Le C du II de l’article 60 de la loi de finances initiale pour l’année 2017 énumère les salaires, pensions, rentes viagères et revenus de remplacement perçus en 2017, exclus du bénéfice du CIMR dans la mesure où ce dernier est réservé aux revenus non exceptionnels. Cette liste est établie aux fins de servir l’objectif du CIMR et elle va par conséquent au-delà de la définition des revenus exceptionnels retenus pour l’application de l’article 163-0 A du CGI.

Les revenus figurant dans cette liste ne sont susceptibles d’être qualifiés de revenus exceptionnels que dans la mesure où ils sont effectivement imposables. Les exonérations d’impôt sur le revenu dont peuvent bénéficier certains de ces revenus ne sont pas remises en cause.

En revanche, le caractère exceptionnel du revenu s’apprécie au regard de sa nature, quel que soit son montant.
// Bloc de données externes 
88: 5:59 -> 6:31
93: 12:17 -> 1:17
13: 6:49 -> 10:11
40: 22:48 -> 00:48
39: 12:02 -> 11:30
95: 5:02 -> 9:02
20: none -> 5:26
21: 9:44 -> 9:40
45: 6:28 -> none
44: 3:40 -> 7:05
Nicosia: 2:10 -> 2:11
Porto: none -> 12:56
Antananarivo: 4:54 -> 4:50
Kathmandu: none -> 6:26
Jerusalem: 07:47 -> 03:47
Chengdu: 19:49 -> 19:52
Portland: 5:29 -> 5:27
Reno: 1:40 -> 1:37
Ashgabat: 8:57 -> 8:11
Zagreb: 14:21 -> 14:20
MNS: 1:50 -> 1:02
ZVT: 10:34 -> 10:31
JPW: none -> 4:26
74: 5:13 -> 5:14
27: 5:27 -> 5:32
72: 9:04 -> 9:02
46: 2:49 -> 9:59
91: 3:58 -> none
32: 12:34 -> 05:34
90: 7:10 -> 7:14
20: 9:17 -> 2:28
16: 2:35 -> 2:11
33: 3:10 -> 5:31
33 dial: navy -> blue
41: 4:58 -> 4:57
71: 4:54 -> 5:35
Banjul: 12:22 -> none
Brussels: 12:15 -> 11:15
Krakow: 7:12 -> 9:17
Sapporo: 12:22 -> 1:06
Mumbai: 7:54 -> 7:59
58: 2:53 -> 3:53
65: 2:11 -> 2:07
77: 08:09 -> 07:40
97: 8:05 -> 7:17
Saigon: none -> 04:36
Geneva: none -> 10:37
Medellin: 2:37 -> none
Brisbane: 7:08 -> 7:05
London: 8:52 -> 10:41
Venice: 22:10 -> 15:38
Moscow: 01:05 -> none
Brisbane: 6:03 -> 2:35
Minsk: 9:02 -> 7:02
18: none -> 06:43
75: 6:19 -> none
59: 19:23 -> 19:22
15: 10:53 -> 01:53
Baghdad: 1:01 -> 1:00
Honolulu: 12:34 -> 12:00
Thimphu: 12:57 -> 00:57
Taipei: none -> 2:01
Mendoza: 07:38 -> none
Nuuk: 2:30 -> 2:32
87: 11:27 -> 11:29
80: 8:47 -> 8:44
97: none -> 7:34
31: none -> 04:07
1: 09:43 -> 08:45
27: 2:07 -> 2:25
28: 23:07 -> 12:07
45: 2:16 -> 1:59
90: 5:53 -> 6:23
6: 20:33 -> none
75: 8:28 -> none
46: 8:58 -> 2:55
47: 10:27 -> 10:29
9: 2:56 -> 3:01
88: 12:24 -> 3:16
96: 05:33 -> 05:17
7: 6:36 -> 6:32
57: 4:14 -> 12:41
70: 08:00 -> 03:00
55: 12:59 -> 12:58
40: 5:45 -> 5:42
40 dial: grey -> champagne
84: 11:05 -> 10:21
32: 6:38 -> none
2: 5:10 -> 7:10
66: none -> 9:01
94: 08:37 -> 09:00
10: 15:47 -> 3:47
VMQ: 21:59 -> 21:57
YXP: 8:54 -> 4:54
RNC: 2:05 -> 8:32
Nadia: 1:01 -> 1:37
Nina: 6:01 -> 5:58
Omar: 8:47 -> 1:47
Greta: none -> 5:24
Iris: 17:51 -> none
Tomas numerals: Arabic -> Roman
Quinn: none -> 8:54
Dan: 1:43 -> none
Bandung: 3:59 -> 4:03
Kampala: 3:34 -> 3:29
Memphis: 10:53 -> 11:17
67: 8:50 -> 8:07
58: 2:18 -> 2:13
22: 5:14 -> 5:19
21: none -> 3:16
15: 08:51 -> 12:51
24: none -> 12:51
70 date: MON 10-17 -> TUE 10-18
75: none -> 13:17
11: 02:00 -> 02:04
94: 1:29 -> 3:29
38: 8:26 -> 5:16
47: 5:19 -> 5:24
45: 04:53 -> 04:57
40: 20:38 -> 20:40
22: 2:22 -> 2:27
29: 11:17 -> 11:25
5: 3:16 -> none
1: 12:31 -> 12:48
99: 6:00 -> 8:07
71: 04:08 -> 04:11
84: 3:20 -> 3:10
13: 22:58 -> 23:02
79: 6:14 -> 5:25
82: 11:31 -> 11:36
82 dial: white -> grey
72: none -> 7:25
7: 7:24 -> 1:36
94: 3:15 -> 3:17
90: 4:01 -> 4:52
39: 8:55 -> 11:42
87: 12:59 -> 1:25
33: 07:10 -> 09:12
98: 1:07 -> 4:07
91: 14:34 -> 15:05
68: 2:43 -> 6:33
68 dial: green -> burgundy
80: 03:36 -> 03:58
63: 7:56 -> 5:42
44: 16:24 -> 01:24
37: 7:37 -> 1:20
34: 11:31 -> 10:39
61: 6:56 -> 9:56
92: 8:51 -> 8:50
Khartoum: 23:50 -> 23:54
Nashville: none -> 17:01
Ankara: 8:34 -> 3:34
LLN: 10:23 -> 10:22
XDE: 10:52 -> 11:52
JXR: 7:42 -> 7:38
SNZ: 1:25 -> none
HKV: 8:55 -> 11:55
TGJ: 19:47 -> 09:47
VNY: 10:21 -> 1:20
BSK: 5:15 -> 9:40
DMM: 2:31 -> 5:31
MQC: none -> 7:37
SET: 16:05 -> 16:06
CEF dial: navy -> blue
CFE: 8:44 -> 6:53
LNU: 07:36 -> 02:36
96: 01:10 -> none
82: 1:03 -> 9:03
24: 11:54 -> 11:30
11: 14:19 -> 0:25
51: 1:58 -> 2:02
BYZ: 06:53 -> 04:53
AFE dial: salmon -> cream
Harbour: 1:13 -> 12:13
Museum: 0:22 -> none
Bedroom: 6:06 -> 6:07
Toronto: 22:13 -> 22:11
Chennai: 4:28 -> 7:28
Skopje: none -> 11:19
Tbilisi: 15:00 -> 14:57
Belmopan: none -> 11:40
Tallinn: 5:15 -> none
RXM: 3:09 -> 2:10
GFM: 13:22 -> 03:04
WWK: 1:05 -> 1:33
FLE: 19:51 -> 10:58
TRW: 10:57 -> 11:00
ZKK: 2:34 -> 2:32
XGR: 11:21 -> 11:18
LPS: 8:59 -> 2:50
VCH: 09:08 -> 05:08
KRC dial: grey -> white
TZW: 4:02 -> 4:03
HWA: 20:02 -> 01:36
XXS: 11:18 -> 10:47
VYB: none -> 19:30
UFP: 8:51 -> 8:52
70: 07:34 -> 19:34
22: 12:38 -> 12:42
Exemples de revenus exceptionnels :

  • des indemnités de rupture du contrat de travail (pour leur fraction imposable uniquement). Les indemnités de fin de CDD ou de missions (primes de précarité) ouvriront bien droit, en revanche, au bénéfice du crédit d’impôt modernisation du recouvrement ;
  • des indemnités de cessation des fonctions des mandataires sociaux et dirigeants ;
  • des indemnités de clientèle, de cessation d’activité et celles perçues en contrepartie de la cession de la valeur de la clientèle ;
  • des indemnités, allocations et primes versées en vue de dédommager leurs bénéficiaires d’un changement de résidence ou de lieu de travail ;des prestations de retraite servies sous forme de capital ;
  • des aides et allocations capitalisées servies en cas de conversion, de réinsertion ou pour la reprise d’une activité professionnelle ;
  • des sommes perçues au titre de la participation ou de l’intéressement et non affectées à la réalisation de plans d’épargne entreprise (PEE, PERCO) ou retirées d’un plan d’épargne en dehors des cas légaux de déblocage des sommes ;
  • de la monétisation de droits inscrits sur un compte épargne temps pour ceux qui excèdent 10 jours (en-deçà de cette durée, ces revenus sont donc considérés comme non exceptionnels et bénéficient de l’effacement de l’impôt correspondant) ;
  • gratifications surérogatoires, quelle que soit la dénomination retenue par l’employeur ;
  • revenus qui correspondent par leur date normale d’échéance à une ou plusieurs années antérieures ou postérieures ;
  • les primes de signature et indemnités liées aux transferts des sportifs professionnels ou à raison de la prise de fonction d’un mandataire social ;
  • tout autre revenu qui, par sa nature, n’est pas susceptible d’être recueilli annuellement.

Comment serai-je informé de l’annulation de mon impôt sur les revenus 2018 ?

Tous les contribuables devront déposer une déclaration de leurs revenus 2018 au printemps 2019 et disposeront de leur avis d’impôt correspondant à l’été 2019.

L’impôt sur les revenus courants et entrant dans le champ de la réforme sera effacé par l’octroi d’un crédit d’impôt modernisation du recouvrement (CIMR).

Si le contribuable a perçu uniquement des revenus non exceptionnels entrant dans le champ du prélèvement à la source, par exemple des salaires courants ou des pensions de retraite, il ne paiera aucun impôt sur ses revenus 2018 (la totalité de son impôt sera annulée par le CIMR) et bénéficiera, le cas échéant, d’un remboursement correspondant au montant des réductions ou crédits d’impôt au titre de l’année 2018.

S’il a perçu des revenus hors du champ du prélèvement à la source ou présentant un caractère exceptionnel, par exemple des plus-values de cession de valeurs mobilières, il pourra avoir un solde d’impôt sur le revenu à payer en 2019.

Tous ces éléments seront calculés automatiquement par l’administration fiscale sur la base de la déclaration de revenus.